Actualmente, el único horizonte es el mundo. René-Victor Pilhes lo profetizó hace décadas en Imprecaciones:

«Era el tiempo en que los países ricos, saturados de industrias y rebosantes de comercios, acaban de descubrir una fe nueva, un proyecto digno de los esfuerzos derrochados por el ser humano desde hacía milenios: convertir el mundo en una sola e inmensa empresa».

Esta gran demostración de sabiduría de las naciones nos deja sin palabras. Quien no lo entiende se vuelve inútil y obsoleto: individuos-mundo, empresas-mundo, Estados-mundo. El mundo como único depósito de materias primas o como único vivero de mano de obra, el mundo como mercado común, como vasto terreno para juego financiero. El mundo unificado tras la bandera de un único sueño: el de uno y lo mismo. En todas partes las mismas marcas, los mismos productos, las mismas personas. El siglo XXI será internacional o no será, ese es el lema del liberalismo, que no tiene nada de revolucionario: ¿será una nueva forma de imaginar la lucha final?

Y todo esto, además, es absolutamente necesario. ¿Adoptará el fin de la historia la forma ineludible de la empresa liberal, cuyos tentáculos se extienden cada vez más lejos, atravesando mares y fronteras? Antes nos hemos referido a Hegel: el filósofo alemán creía que la evolución de las sociedades humanas no sería infinita, sino que terminaría el día en que la humanidad habría desarrollado una forma de sociedad capaz de satisfacer sus necesidades más profundas y fundamentales. El problema es que, en el siglo XX, todo lo que se nos ha presentado como necesario ha resultado ser, de hecho, profundamente totalitario. Así pues, se impone la desconfianza: después de la ley de la historia, a la que decía obedecer el comunismo, y después de la ley de la naturaleza, que era la que regía al nazismo, ¿tendremos ahora un capitalismo movido por la ley de la ganancia?

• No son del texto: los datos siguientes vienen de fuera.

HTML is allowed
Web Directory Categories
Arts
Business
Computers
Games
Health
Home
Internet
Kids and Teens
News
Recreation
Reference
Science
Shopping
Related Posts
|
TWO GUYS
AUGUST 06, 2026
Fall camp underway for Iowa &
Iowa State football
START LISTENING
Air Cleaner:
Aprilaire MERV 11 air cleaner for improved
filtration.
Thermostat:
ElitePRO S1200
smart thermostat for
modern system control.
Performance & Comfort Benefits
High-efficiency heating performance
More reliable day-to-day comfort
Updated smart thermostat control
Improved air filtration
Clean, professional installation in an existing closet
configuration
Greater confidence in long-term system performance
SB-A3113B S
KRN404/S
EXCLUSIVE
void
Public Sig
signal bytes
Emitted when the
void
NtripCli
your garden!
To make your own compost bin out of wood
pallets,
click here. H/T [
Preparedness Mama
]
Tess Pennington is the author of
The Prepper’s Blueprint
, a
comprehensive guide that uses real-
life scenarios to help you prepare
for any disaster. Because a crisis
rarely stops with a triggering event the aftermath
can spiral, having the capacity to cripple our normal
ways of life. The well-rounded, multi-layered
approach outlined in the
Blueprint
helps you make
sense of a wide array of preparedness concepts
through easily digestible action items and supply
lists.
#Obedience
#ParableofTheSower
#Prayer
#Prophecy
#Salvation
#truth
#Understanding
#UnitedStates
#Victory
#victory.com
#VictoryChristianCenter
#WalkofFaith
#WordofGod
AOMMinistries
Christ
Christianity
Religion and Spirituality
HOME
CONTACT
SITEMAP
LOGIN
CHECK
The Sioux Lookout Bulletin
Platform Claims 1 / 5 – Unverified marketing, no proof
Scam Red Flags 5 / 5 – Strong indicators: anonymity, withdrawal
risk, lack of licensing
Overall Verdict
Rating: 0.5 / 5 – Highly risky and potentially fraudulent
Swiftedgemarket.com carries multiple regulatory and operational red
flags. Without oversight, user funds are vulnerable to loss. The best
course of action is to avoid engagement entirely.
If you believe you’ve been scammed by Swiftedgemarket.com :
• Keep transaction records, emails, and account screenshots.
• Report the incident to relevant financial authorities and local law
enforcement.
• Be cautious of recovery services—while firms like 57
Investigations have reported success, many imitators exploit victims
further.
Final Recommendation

Afortunadamente, se elevan algunas voces de protesta. En las filas de los ensalzadores de la globalización se multiplican las deserciones. Algunos de los más fervientes defensores del sistema capitalista mundial han cambiado bruscamente de chaqueta en los últimos años. Entre ellos hay personajes de lujo: nada menos que el especulador George Soros, que sin embargo debe su fortuna colosal a la interdependencia de los mercados financieros, y el premio Nóbel de Economía Joseph Stiglitz, ex vicepresidente del Banco Mundial. (Pequeño paréntesis: quién sabe por qué, la opinión y los medios se interesan siempre más por quienes critican aquello de lo que se benefician. Según esta lógica, ¿me traerá éxito Buenos días, pereza, que pone verde al mundo de la empresa? A saber…) ¡Parece como si se hubiera puesto de moda criticar la globalización! Si inspira desconfianza a los mismos que fueron sus más ardientes defensores o sus protagonistas más implicados, es que «el gusano está en la manzana». Dejemos que se propague: el gusano pequeñito crecerá.